• _HOW TO COMPLETE THIS TASK_: Search the listing below for the word "bcryptjs" and copy each line where it appears.

• _RECORDS FOR THIS EXERCISE_:
- - - - - - -

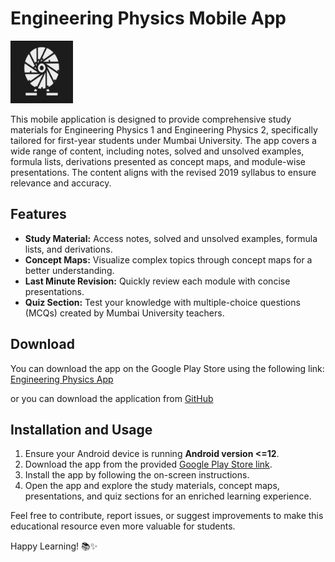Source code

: # Engineering Physics Mobile App
<img src="logo.png" alt="App Logo" width="100"/>

This mobile application is designed to provide comprehensive study materials for Engineering Physics 1 and Engineering Physics 2, specifically tailored for first-year students under Mumbai University. The app covers a wide range of content, including notes, solved and unsolved examples, formula lists, derivations presented as concept maps, and module-wise presentations. The content aligns with the revised 2019 syllabus to ensure relevance and accuracy.

## Features

- **Study Material:** Access notes, solved and unsolved examples, formula lists, and derivations.
- **Concept Maps:** Visualize complex topics through concept maps for a better understanding.
- **Last Minute Revision:** Quickly review each module with concise presentations.
- **Quiz Section:** Test your knowledge with multiple-choice questions (MCQs) created by Mumbai University teachers.

## Download

You can download the app on the Google Play Store using the following link: [Engineering Physics App](https://play.google.com/store/apps/details?id=com.philophysics.ephysicsapp)

or you can download the application from
[GitHub](https://github.com/PiKa919/E-PhysicsApp/releases/tag/1.0.0)

## Installation and Usage

1. Ensure your Android device is running **Android version <=12**.
2. Download the app from the provided [Google Play Store link](https://play.google.com/store/apps/details?id=com.philophysics.ephysicsapp).
3. Install the app by following the on-screen instructions.
4. Open the app and explore the study materials, concept maps, presentations, and quiz sections for an enriched learning experience.


Feel free to contribute, report issues, or suggest improvements to make this educational resource even more valuable for students.

Happy Learning! 📚✨

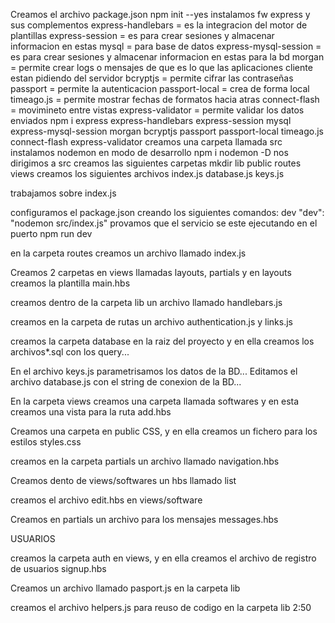 Creamos el archivo package.json
npm init --yes
instalamos fw express y sus complementos
express-handlebars = es la integracion del motor de plantillas 
express-session = es para crear sesiones y almacenar informacion en estas
mysql = para base de datos
express-mysql-session = es para crear sesiones y almacenar informacion en estas para la bd
morgan = permite crear logs o mensajes de que es lo que las aplicaciones cliente estan pidiendo del servidor
bcryptjs = permite cifrar las contraseñas
passport = permite la autenticacion
passport-local = crea de forma local
timeago.js = permite mostrar fechas de formatos hacia atras
connect-flash = movimineto entre vistas
express-validator = permite validar los datos enviados
npm i express express-handlebars express-session mysql express-mysql-session morgan bcryptjs passport passport-local timeago.js connect-flash express-validator
creamos una carpeta llamada src
instalamos nodemon en modo de desarrollo
npm i nodemon -D
nos dirigimos a src
creamos las siguientes carpetas
mkdir lib public routes views
creamos los siguientes archivos
index.js
database.js
keys.js

trabajamos sobre index.js

configuramos el package.json creando los siguientes comandos: dev
"dev": "nodemon src/index.js"
provamos que el servicio se este ejecutando en el puerto
npm run dev

en la carpeta routes creamos un archivo llamado index.js 

Creamos 2 carpetas en views llamadas layouts, partials y en layouts creamos la plantilla main.hbs

creamos dentro de la carpeta lib un archivo llamado handlebars.js

creamos en la carpeta de rutas un archivo authentication.js y links.js

creamos la carpeta database en la raiz del proyecto y en ella creamos los archivos*.sql con los query...

En el archivo keys.js parametrisamos los datos de la BD...
Editamos el archivo database.js con el string de conexion de la BD...

En la carpeta views creamos una carpeta llamada softwares y en esta creamos una vista para la ruta add.hbs

Creamos una carpeta en public CSS, y en ella creamos un fichero para los estilos styles.css

creamos en la carpeta partials un archivo llamado navigation.hbs

Creamos dento de views/softwares un hbs llamado list

creamos el archivo edit.hbs en views/software

Creamos en partials un archivo para los mensajes messages.hbs

USUARIOS

creamos la carpeta auth en views, y en ella creamos el archivo de registro de usuarios signup.hbs

Creamos un archivo llamado pasport.js en la carpeta lib

creamos el archivo helpers.js para reuso de codigo en la carpeta lib 
2:50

- - - - - - -

• _RESULT OF THIS TASK_:
bcryptjs = permite cifrar las contraseñas
npm i express express-handlebars express-session mysql express-mysql-session morgan bcryptjs passport passport-local timeago.js connect-flash express-validator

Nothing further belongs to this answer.